I was reading a feature in the Mumbai Mirror yesterday, about six people who left their high paying professional jobs to follow their passion and pursue a career in cinema.
It made me start thinking of myself and the giant leap of faith I took. However, the big difference between me and those people was that I had no idea of the direction I wanted my life to go in when I left my job. And I was hardly enthusiastic about creating my new reality.
I had to be pushed by a crisis of mass proportion.
2005 wasn’t a very good year for me. In fact, it was the toughest year of my life. I’d been working in the same government office for 10 years. I was unfulfilled and unmotivated by my choice of career as an accountant, but I tolerated it because it paid very well. The only thing I enjoyed about my job was writing reports. In order to break the monotony of my life, I spent too much time partying, shopping, and taking long lunches. Life had fallen into a very predictable and unproductive pattern.
Then, my long term relationship came to a traumatic end. Along with it went all my plans for the future.
I was completely lost. Nothing of what remained of my life inspired me. I had no choice but reinvent myself. How though? My situation was made even more difficult by the fact that I hated change.
I decided that the only solution was to completely throw myself out of my comfort zone, open myself up to new possibilities, and accept every opportunity that came my way — no matter how much it scared me. And the best way to do it would be to go to India. Having travelled there twice already, I knew of no place that could challenge me more. To take my mind off my woes, I resolved to do community work for five weeks. I chose Kolkata simply because it was a place in India that I hadn’t been to.

+++

> Check your understanding:
**A.** Answer these from the story about leaving an accounting job for India, one line each:
(i) How many years had the writer worked in the same government office?
(ii) What was the only thing the writer enjoyed about that job?
(iii) Why did the writer choose Kolkata?
**B.** From the career-change story, reproduce word for word the passage starting with "It made me start" and going on through "of mass proportion.".
**C.** Go on with the story about leaving an accounting job for India, picking up after its last sentence.

> Dataset excerpt:

+++

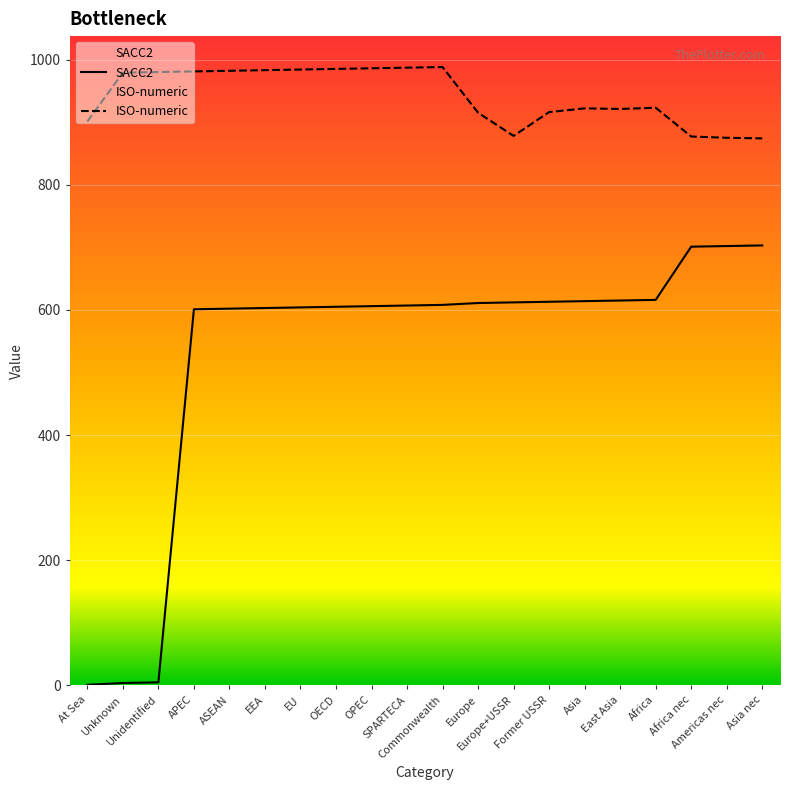

Which series has the largest range (max minus min)?

SACC2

+++

> Answers to this exercise:
**A.**
(i) 10 years.
(ii) Writing reports.
(iii) Because it was a place in India the writer hadn't been to.

**B.**
It made me start thinking of myself and the giant leap of faith I took. However, the big difference between me and those people was that I had no idea of the direction I wanted my life to go in when I left my job. And I was hardly enthusiastic about creating my new reality.
I had to be pushed by a crisis of mass proportion.

**C.**
I took six months long service leave from my job, left a friend in charge of my home, packed my bag, and boarded a flight.
Then, fate stepped in. Along with it started the long chain of events that led to me to be where I am today — living in Mumbai, married to an Indian guy, and writing about India travel for a living.
I met my husband-to-be within a week of arriving in Kolkata. I immediately felt comfortable with him. He had such a relaxed energy and lightness of being about him, and absolutely no pretenses. When he laughed and smiled, it was for real. And he did it often.
I deliberately spent very little time with him though, because I didn’t come to Kolkata to get involved with anyone. It was curious then that I left Kolkata, after my five weeks, with a heavy heart and the unmistakable feeling of unfinished business.
Back at home in Melbourne, I felt at even more of a loss. There was nothing to keep me there, so I threw caution and conservatism to the wind. Within a month, I was back in Kolkata to resume the adventure.
After staying there for three months, it was almost time for me to return to Melbourne again. I felt troubled. I dreaded having to resume my old life. But how could it ever be possible for me to remain in India? What would I do? I considered taking a call center job.
Then, one night as I was running late to meet my husband-to-be, I happened to cross paths with a friend from Melbourne. Incredibly, she asked me if I’d be willing to manage the guesthouse that she’d been leasing in Varkala Kerala, for the tourist season.
I’d always dreamed of running a quaint little guest house somewhere. Here was my opportunity!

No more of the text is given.